Material for the task:
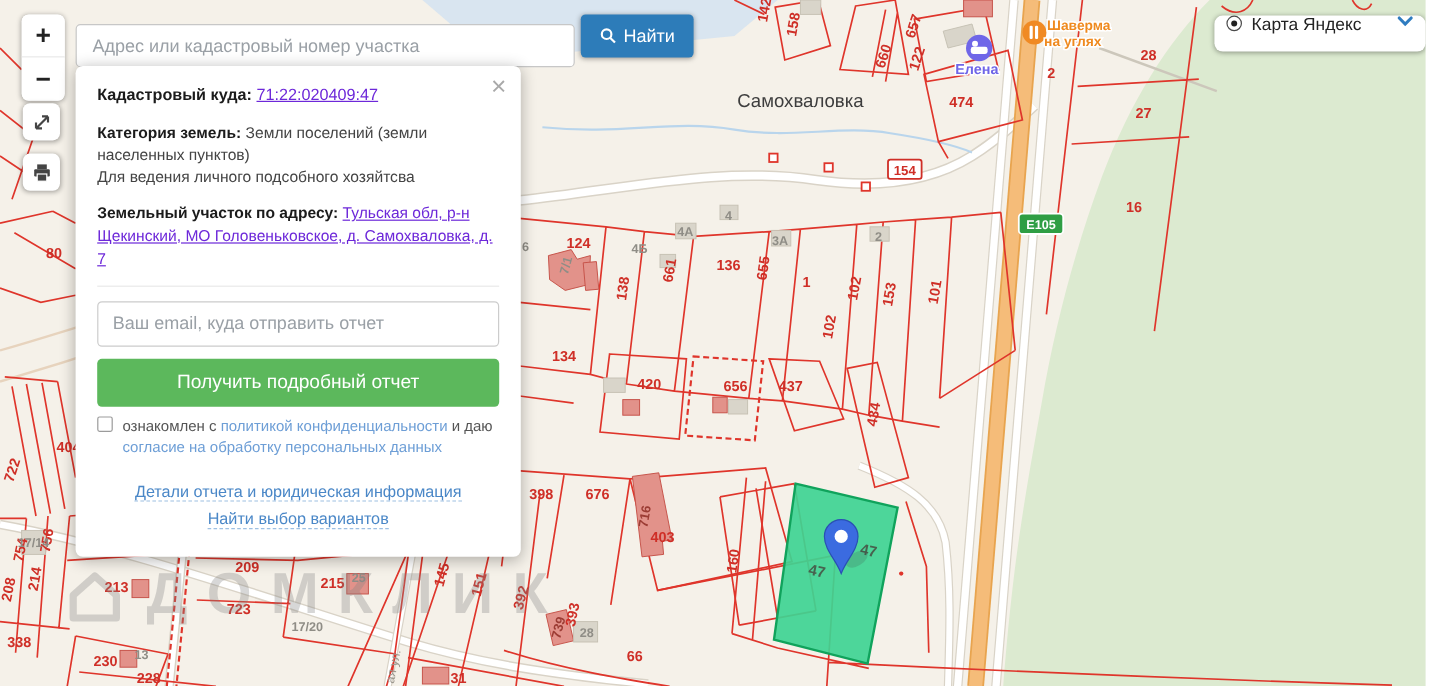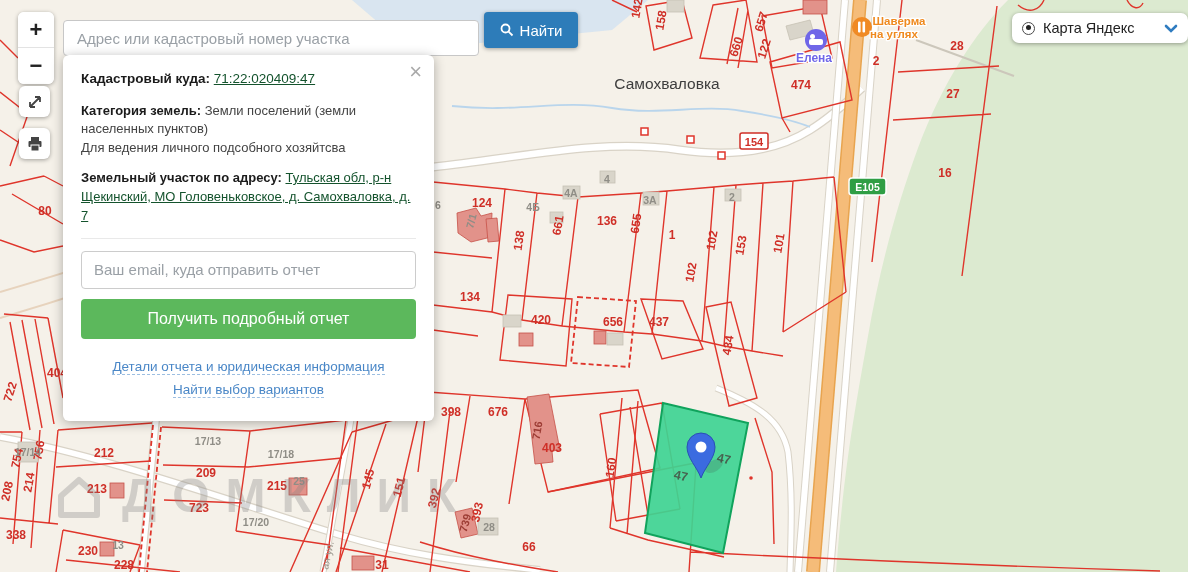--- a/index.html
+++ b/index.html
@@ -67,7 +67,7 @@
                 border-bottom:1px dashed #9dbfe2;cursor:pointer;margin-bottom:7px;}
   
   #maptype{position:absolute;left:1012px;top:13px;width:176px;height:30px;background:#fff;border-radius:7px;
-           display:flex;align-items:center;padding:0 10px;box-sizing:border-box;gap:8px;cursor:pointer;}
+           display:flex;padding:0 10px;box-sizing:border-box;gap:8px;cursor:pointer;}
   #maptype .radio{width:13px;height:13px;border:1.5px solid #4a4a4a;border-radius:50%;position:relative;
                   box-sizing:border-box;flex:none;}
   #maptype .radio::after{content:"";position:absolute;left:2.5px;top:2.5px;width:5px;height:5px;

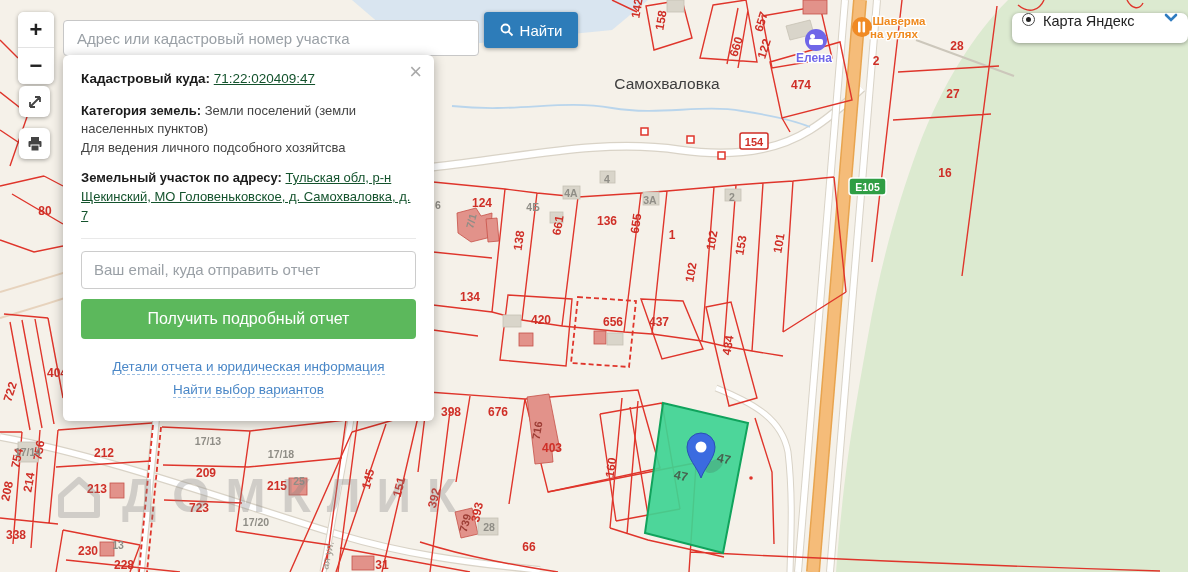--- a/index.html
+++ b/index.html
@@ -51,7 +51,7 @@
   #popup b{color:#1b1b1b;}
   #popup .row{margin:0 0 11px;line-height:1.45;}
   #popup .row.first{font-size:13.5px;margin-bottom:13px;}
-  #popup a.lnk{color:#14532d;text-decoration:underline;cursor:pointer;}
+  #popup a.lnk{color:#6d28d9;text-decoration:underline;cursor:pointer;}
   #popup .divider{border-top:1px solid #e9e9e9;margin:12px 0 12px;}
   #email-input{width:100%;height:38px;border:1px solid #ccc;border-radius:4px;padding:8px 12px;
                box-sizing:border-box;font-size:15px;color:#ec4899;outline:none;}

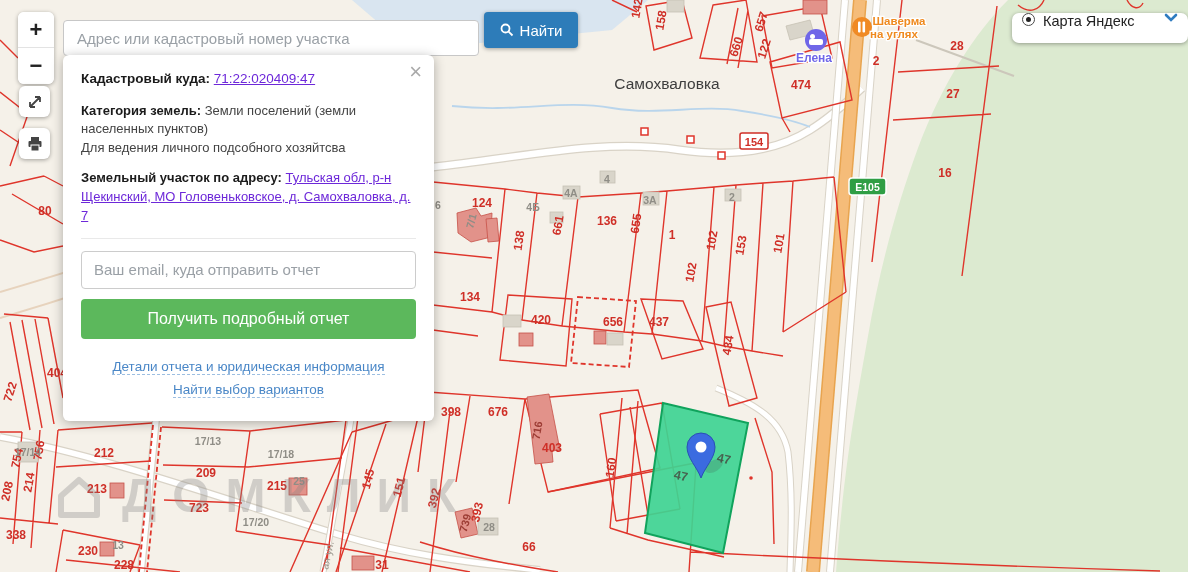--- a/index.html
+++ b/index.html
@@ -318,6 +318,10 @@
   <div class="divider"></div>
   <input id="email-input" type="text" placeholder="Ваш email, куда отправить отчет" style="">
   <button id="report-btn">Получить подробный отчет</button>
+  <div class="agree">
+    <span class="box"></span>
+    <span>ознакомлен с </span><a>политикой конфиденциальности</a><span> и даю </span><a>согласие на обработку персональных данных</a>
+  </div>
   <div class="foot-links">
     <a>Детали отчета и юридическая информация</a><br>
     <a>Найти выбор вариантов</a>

---

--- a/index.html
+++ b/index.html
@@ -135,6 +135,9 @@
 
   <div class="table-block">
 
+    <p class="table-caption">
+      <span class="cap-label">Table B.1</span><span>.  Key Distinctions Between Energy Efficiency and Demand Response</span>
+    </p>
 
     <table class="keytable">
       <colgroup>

Exercise aim: Across the material above, how many lines include the string "none"? Only the number is wanted.

Solution to the problem: 2